The annual American Fitness Index is well-intentioned but conflicting metrics dilute its focus.
The American College of Sports Medicine (ACSM) has released their sixth annual American Fitness Index (AFI) which “evaluates the infrastructure, community assets and policies that encourage healthy and fit lifestyles in the 50 most populous metro areas in the United States.”
I’m going review their study and tell you what they did right, and where the ACSM could improve their analysis. In fact, I’ll show you how in their effort to make a great study, they actually ended up making their index much weaker.
First, here’s the complete ranking of America’s Fittest Cities, with Minneapolis snagging the top spot for the third year in a row. Check out their web site for details about each metro, or download the complete report.
1. Minneapolis-St. Paul
2. Washington, D.C.
3. Portland, Ore.
4. San Francisco
9. Hartford, Conn.
10. San Jose
12. Salt Lake City
14. San Diego
15. Raleigh, N.C.
18. Virginia Beach
20. Richmond, Va.
24. New York City
28. Kansas City, Mo.
29. Los Angeles
30. Columbus, Ohio
31. St. Louis
35. Riverside, Calif.
38. New Orleans
39. Las Vegas
41. Birmingham, Ala.
48. San Antonio
50. Oklahoma City
This looks like a good ranking of the nation’s fittest large metros, based on my 30 years of rating and ranking places. And it illustrates a situation I like to summarize as “wealth equals health.” Looking at the ACSM list, the top-ranked fittest places are generally those with higher incomes, and because income and educational attainment are closely correlated, those places have a more educated population. Doing a simple Pearson r-squared correlation analysis comparing each places’s ranking with its household income, we find a value of .625, which generally classified as a strong association.
The ACSM made the choice to rank metro areas (instead of cities), which was a smart decision. Metropolitan areas include the central city and the surrounding counties, with the suburbs. If you just analyze the cities, you’re often excluding most of the population living in and around a city.
A key part of every study is the choice of the factors or metrics to analyze and score to calculate the rankings. The ACSM Fittest Cities does a great job in choosing their metrics, which fall into two categories – Personal Health Indicators and Community Indicators.
There are 14 Personal Health Indicators, which include measures of physical activity, smoking, obesity, chronic medical conditions, and mortality. Most of these are from the CDC’s BRFSS, which is an outstanding resource I’ve used many times in my studies.
The ACSM included 16 metrics as Community Health Indicators, most of which are the number of recreational facilities (dog parks, swimming pools, tennis courts) from an annual study by the Trust for Public Lands. There’s a problem here, in that the TPL report only lists the resources for the largest cities in the United States, and not the metropolitan areas. The issue is that city does not always represent the assets of the entire metro area. For example, the city of Atlanta has about 430,000 but the Atlanta metro area sprawls over 29 counties with a population of 5.5 million. Combining measures at the city and metro level is shaky at best.
Too Many Measures
But my biggest complaint is that the ACSM went overboard in including too many health, wellness, and fitness measures in their study. It’s easy to lose focus when a study has an excessive number of factors, because either they are redundant (and you can eliminate some of them) or they conflict with each other and introduce noise into the analysis.
In the ACSM study of Fittest Cities, they are actually measuring two distinctly different city characteristics – the health of its residents and the resources available in the community for healthy living.
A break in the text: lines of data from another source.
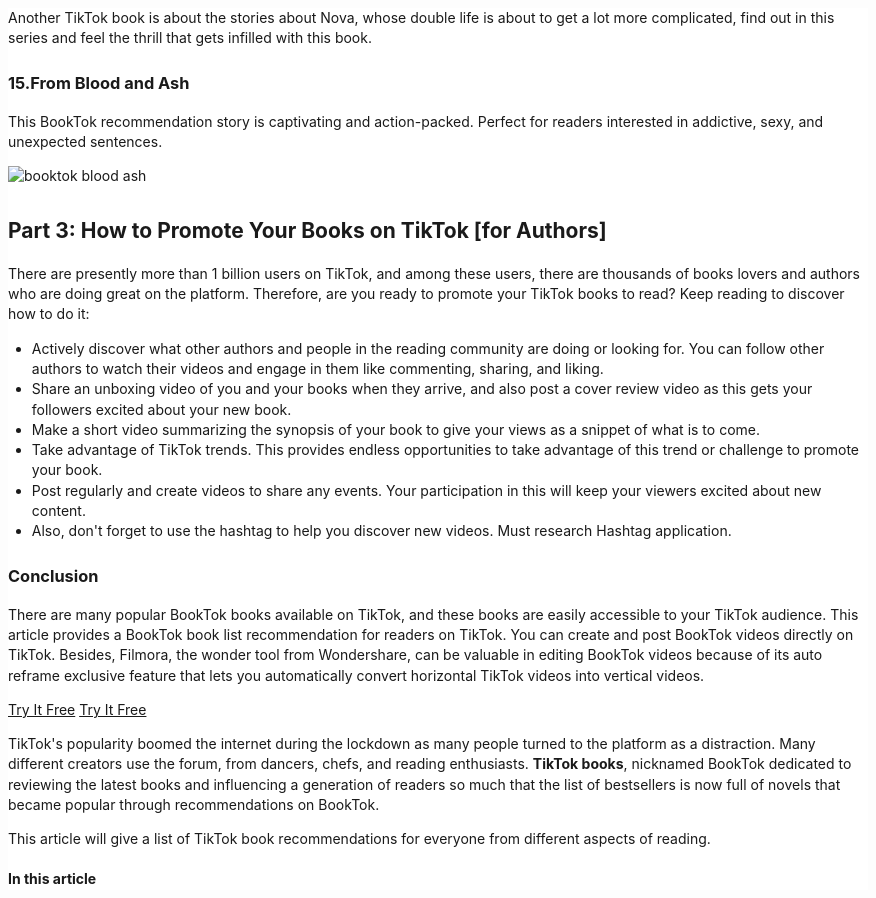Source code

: Another TikTok book is about the stories about Nova, whose double life is about to get a lot more complicated, find out in this series and feel the thrill that gets infilled with this book.

### 15.From Blood and Ash

This BookTok recommendation story is captivating and action-packed. Perfect for readers interested in addictive, sexy, and unexpected sentences.

![booktok blood ash](https://images.wondershare.com/filmora/article-images/2022/booktok-blood-ash.jpg)

## Part 3: How to Promote Your Books on TikTok \[for Authors\]

There are presently more than 1 billion users on TikTok, and among these users, there are thousands of books lovers and authors who are doing great on the platform. Therefore, are you ready to promote your TikTok books to read? Keep reading to discover how to do it:

* Actively discover what other authors and people in the reading community are doing or looking for. You can follow other authors to watch their videos and engage in them like commenting, sharing, and liking.
* Share an unboxing video of you and your books when they arrive, and also post a cover review video as this gets your followers excited about your new book.
* Make a short video summarizing the synopsis of your book to give your views as a snippet of what is to come.
* Take advantage of TikTok trends. This provides endless opportunities to take advantage of this trend or challenge to promote your book.
* Post regularly and create videos to share any events. Your participation in this will keep your viewers excited about new content.
* Also, don't forget to use the hashtag to help you discover new videos. Must research Hashtag application.

### Conclusion

There are many popular BookTok books available on TikTok, and these books are easily accessible to your TikTok audience. This article provides a BookTok book list recommendation for readers on TikTok. You can create and post BookTok videos directly on TikTok. Besides, Filmora, the wonder tool from Wondershare, can be valuable in editing BookTok videos because of its auto reframe exclusive feature that lets you automatically convert horizontal TikTok videos into vertical videos.

[Try It Free](https://tools.techidaily.com/wondershare/filmora/download/) [Try It Free](https://tools.techidaily.com/wondershare/filmora/download/)

TikTok's popularity boomed the internet during the lockdown as many people turned to the platform as a distraction. Many different creators use the forum, from dancers, chefs, and reading enthusiasts. **TikTok books**, nicknamed BookTok dedicated to reviewing the latest books and influencing a generation of readers so much that the list of bestsellers is now full of novels that became popular through recommendations on BookTok.

This article will give a list of TikTok book recommendations for everyone from different aspects of reading.

#### In this article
In an ideal world, they would be in sync with each other… an area’s residents uses its abundant resources to become more fit and healthy. But this either this reasoning is flawed or its measurement and analysis.
For example, Cincinnati has the highest score for community resources, ranking #1, but ranks #38 for the personal health of its residents. Pittsburgh ranks #5 for community resources and #29 for personal health. and Austin ranks #28 for community resources but #6 for personal health. New Oreleans ranks dead last for personal health (sorry, bad choice of words) but just misses a top-ten ranking (at #11) for community resources. Overall, the r-squared correlation between the categories of Personal Health and Community Resources is only .499, showing that their relationship is not as strong as it should be to contribute to an overall ranking.
I suggest that the ACSM refine its study to either measure the health of an area’s residents or create an assessment of its recreational and fitness resources, because the two are not the same. In fact, “fitness” is not the same as “health” or “wellness”, and there should be some distinction made between these categories.
An Annual Study?
The ACSM is publishing these rankings on an annual basis, and it is too much to expect any substantive changes from year to year. In my experience, I’ve found that data of this type rarely changes significantly in a period of less than three years, which is part of the reason Minneapolis has been been the top-ranked metro for the last three years. The idea behind an annual measure of health and resources in commendable but don’t expect the rankings to vary much.